If you’re a numerically-inclined person, at some point you may have run across a problem that faces everyone who uses a computer. If you haven’t heard of Moore’s Law by now, you’re not in the loop. But for people who have paid attention, you might have thought about running out the numbers. When you double anything long enough, you eventually run out of whatever you’re doubling. That just speaks to how powerful doubling actually is in the grand scheme of things. Anyway, for those who have run the numbers–and for those who haven’t, you’ll now know–it’s patently obvious that silicon’s performance capabilities are nearing their physical limitations. In a matter of years, silicon will essentially hit the wall, and computers will either stagnate, or morph onto another medium.
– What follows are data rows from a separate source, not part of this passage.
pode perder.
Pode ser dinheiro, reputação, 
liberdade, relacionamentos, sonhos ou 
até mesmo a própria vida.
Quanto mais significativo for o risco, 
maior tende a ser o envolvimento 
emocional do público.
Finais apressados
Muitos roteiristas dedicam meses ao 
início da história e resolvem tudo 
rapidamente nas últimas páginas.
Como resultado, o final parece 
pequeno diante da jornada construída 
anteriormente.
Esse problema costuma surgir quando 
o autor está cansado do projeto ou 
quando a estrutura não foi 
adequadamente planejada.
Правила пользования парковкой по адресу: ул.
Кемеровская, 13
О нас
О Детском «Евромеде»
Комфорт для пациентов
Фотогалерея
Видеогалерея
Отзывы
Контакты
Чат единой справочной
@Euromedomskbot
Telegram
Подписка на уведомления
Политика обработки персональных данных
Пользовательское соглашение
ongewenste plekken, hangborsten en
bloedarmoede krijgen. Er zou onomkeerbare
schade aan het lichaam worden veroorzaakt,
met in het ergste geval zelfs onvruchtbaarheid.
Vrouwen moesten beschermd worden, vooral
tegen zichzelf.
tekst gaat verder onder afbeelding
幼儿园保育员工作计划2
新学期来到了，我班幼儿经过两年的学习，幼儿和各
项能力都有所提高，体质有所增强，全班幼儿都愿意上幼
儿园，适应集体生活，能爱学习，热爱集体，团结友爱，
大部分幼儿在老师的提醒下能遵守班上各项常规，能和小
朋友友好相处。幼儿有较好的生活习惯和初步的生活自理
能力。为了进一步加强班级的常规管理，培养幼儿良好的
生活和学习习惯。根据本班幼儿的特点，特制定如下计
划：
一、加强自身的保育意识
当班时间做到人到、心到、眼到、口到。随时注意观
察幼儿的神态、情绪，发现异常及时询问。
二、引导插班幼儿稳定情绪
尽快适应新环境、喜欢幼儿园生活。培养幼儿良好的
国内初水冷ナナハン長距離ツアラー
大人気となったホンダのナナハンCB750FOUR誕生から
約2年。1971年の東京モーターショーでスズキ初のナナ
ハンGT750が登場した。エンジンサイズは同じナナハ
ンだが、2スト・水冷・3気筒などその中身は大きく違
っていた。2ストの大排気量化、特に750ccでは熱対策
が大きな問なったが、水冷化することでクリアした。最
Enter DNA-based computers, which seem like the next generation’s best hope. DNA is incredibly fast and powerful for its size. The numbers are even more staggering than the speed at which calculations presently occur on the best of supercomputers. Imagine a computer the size of the change in your pocket doing more calculating than all the world’s supercomputers running in parallel today. It gets kind of mind boggling to think about it, because with that sort of computing power, code-breaking will become child’s play.
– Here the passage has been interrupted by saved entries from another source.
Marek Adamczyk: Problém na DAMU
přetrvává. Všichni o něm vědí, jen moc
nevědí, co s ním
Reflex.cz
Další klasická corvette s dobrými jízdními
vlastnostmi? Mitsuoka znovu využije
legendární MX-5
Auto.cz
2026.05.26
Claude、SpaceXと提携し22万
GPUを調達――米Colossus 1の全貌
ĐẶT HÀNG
Carrying around a six pound laptop computer will be a bit silly. Hook up a DNA computer to a holographic image projector, and you’ll have the ultimate in portability and power. Computers of the future will be practically invisible as compared to the machines of today. But at what cost? Strangely, they could cost producers less to make, as DNA is found everywhere, unlike silicon. This cost advantage may not trickle immediately to consumers though, as manufacturers will probably cite the need to re-train labor forces. But the speeds will be worth the price!